To do: Start at the line below containing "progressively on contact with" and stop at the line containing "juggle everything using manual or out-of-date". Repeat every line of that stretch exactly, and nothing outside it.

[Dataset entries]
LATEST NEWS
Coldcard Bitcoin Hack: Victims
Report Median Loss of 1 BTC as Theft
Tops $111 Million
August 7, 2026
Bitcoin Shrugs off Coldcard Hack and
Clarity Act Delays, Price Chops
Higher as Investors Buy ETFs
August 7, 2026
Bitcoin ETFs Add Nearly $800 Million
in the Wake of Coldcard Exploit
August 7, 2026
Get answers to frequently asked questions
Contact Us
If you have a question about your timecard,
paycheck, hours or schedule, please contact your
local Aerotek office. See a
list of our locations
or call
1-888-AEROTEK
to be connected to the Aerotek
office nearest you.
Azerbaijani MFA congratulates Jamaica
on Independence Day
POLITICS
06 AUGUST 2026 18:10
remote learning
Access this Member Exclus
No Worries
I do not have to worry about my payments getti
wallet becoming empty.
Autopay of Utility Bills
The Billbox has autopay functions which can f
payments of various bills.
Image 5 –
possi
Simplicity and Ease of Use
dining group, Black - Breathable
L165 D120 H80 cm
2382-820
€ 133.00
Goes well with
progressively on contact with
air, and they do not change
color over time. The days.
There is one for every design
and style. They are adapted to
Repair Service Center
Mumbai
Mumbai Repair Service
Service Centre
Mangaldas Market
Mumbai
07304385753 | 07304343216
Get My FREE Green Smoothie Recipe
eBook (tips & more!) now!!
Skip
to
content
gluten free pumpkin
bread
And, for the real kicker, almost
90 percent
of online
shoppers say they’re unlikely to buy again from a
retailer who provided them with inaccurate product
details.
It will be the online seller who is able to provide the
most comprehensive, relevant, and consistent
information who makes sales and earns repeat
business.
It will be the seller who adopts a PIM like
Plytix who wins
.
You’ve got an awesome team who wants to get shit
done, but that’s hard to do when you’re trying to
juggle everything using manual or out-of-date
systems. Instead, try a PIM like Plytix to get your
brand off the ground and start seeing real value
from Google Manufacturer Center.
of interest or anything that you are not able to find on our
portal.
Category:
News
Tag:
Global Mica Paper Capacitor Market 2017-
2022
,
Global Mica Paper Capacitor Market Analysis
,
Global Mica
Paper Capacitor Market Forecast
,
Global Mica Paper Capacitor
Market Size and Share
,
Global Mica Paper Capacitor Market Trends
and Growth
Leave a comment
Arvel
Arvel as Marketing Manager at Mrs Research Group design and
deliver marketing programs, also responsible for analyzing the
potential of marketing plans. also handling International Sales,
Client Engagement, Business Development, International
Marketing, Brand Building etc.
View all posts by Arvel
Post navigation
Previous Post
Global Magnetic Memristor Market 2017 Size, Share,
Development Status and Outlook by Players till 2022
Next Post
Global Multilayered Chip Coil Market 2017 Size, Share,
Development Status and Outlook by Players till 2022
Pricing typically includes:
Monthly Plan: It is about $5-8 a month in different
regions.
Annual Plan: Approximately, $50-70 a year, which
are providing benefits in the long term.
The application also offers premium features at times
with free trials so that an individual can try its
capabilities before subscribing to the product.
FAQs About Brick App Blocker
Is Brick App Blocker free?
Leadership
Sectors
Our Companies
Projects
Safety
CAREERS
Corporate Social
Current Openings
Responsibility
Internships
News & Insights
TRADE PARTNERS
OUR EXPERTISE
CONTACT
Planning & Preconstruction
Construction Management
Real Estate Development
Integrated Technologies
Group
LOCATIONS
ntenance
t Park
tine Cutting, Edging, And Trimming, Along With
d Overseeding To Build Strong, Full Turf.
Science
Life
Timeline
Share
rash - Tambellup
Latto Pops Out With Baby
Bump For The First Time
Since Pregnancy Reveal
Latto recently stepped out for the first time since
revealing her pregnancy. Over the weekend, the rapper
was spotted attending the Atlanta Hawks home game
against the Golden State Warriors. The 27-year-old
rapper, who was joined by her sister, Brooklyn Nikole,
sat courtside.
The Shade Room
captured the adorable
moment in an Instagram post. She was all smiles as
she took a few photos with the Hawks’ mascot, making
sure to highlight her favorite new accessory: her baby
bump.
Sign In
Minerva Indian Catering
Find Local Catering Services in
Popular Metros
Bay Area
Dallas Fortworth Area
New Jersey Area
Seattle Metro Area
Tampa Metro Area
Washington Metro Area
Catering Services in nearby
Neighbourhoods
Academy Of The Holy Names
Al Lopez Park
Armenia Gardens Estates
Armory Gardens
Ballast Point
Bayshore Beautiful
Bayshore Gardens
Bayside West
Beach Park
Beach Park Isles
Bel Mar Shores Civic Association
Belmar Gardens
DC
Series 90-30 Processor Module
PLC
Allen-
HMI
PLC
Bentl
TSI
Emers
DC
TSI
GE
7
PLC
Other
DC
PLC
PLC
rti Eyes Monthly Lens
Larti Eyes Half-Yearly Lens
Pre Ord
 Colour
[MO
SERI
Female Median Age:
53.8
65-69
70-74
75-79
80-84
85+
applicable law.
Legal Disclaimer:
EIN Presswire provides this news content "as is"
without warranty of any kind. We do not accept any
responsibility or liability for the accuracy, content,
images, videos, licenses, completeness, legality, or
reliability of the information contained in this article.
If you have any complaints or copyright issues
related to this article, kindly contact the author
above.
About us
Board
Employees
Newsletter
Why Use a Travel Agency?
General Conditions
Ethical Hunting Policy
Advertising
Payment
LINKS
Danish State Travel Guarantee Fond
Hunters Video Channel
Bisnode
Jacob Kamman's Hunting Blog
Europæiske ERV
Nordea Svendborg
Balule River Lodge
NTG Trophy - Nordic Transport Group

Response to the task:
progressively on contact with
air, and they do not change
color over time. The days.
There is one for every design
and style. They are adapted to
Repair Service Center
Mumbai
Mumbai Repair Service
Service Centre
Mangaldas Market
Mumbai
07304385753 | 07304343216
Get My FREE Green Smoothie Recipe
eBook (tips & more!) now!!
Skip
to
content
gluten free pumpkin
bread
And, for the real kicker, almost
90 percent
of online
shoppers say they’re unlikely to buy again from a
retailer who provided them with inaccurate product
details.
It will be the online seller who is able to provide the
most comprehensive, relevant, and consistent
information who makes sales and earns repeat
business.
It will be the seller who adopts a PIM like
Plytix who wins
.
You’ve got an awesome team who wants to get shit
done, but that’s hard to do when you’re trying to
juggle everything using manual or out-of-date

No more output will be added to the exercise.